🤖 AI Summary
To address the reliance on large-scale labeled data and poor generalization in zero-day malware detection, this paper proposes a novel deep packet inspection paradigm integrating self-supervised pretraining with few-shot adaptation. Methodologically, it introduces Transformer-based modeling of raw byte-level network packets for the first time, employing masked language modeling (MLM) for unsupervised representation learning, followed by prototype networks for few-shot threat classification.

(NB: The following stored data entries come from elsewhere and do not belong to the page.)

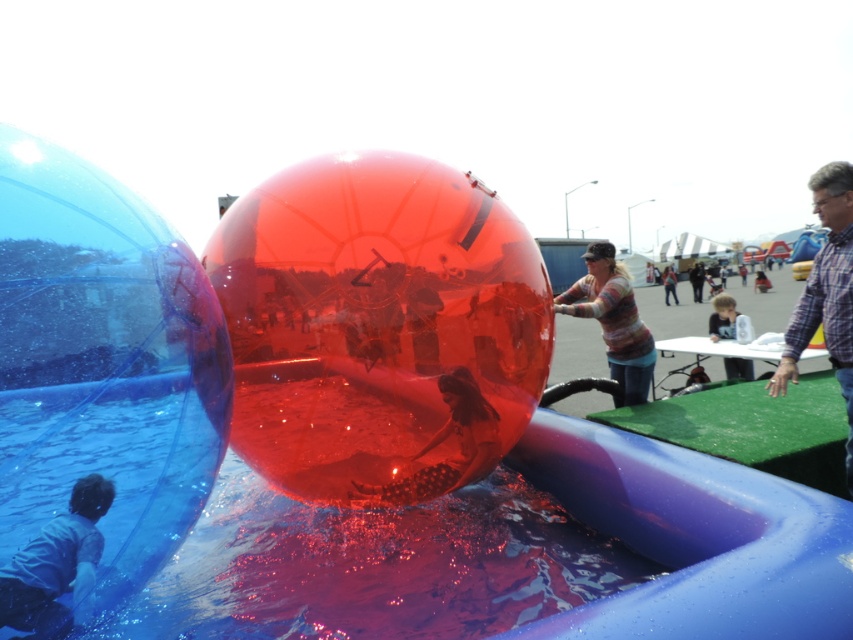
Question: Which object is farther from the camera taking this photo?

Choices:
 (A) striped sweater at center
 (B) transparent plastic ball at center

Answer: (A)

Question: Is transparent plastic ball at center positioned in front of plaid shirt at right?

Choices:
 (A) no
 (B) yes

Answer: (B)

Question: Considering the real-world distances, which object is farthest from the smooth skin child at center?

Choices:
 (A) striped sweater at center
 (B) transparent plastic ball at center
 (C) plaid shirt at right

Answer: (B)

Question: Is transparent plastic ball at center to the left of smooth skin child at center from the viewer's perspective?

Choices:
 (A) yes
 (B) no

Answer: (A)

Question: Is transparent plastic ball at center bigger than striped sweater at center?

Choices:
 (A) yes
 (B) no

Answer: (B)

Question: Among these objects, which one is nearest to the camera?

Key contributions include: (1) end-to-end semantic learning directly from byte sequences; (2) strong generalization to unseen malware families without extensive labeling; and (3) state-of-the-art accuracy—94.76% on UNSW-NB15 and 83.25% on CIC-IoT23—significantly outperforming supervised baselines while maintaining robustness under extreme data scarcity (1–5 samples per class).
📝 Abstract
As networks continue to expand and become more interconnected, the need for novel malware detection methods becomes more pronounced. Traditional security measures are increasingly inadequate against the sophistication of modern cyber attacks. Deep Packet Inspection (DPI) has been pivotal in enhancing network security, offering an in-depth analysis of network traffic that surpasses conventional monitoring techniques. DPI not only examines the metadata of network packets, but also dives into the actual content being carried within the packet payloads, providing a comprehensive view of the data flowing through networks. While the integration of advanced deep learning techniques with DPI has introduced modern methodologies into malware detection and network traffic classification, state-of-the-art supervised learning approaches are limited by their reliance on large amounts of annotated data and their inability to generalize to novel, unseen malware threats. To address these limitations, this paper leverages the recent advancements in self-supervised learning (SSL) and few-shot learning (FSL). Our proposed self-supervised approach trains a transformer via SSL to learn the embedding of packet content, including payload, from vast amounts of unlabeled data by masking portions of packets, leading to a learned representation that generalizes to various downstream tasks. Once the representation is extracted from the packets, they are used to train a malware detection algorithm. The representation obtained from the transformer is then used to adapt the malware detector to novel types of attacks using few-shot learning approaches. Our experimental results demonstrate that our method achieves classification accuracies of up to 94.76% on the UNSW-NB15 dataset and 83.25% on the CIC-IoT23 dataset.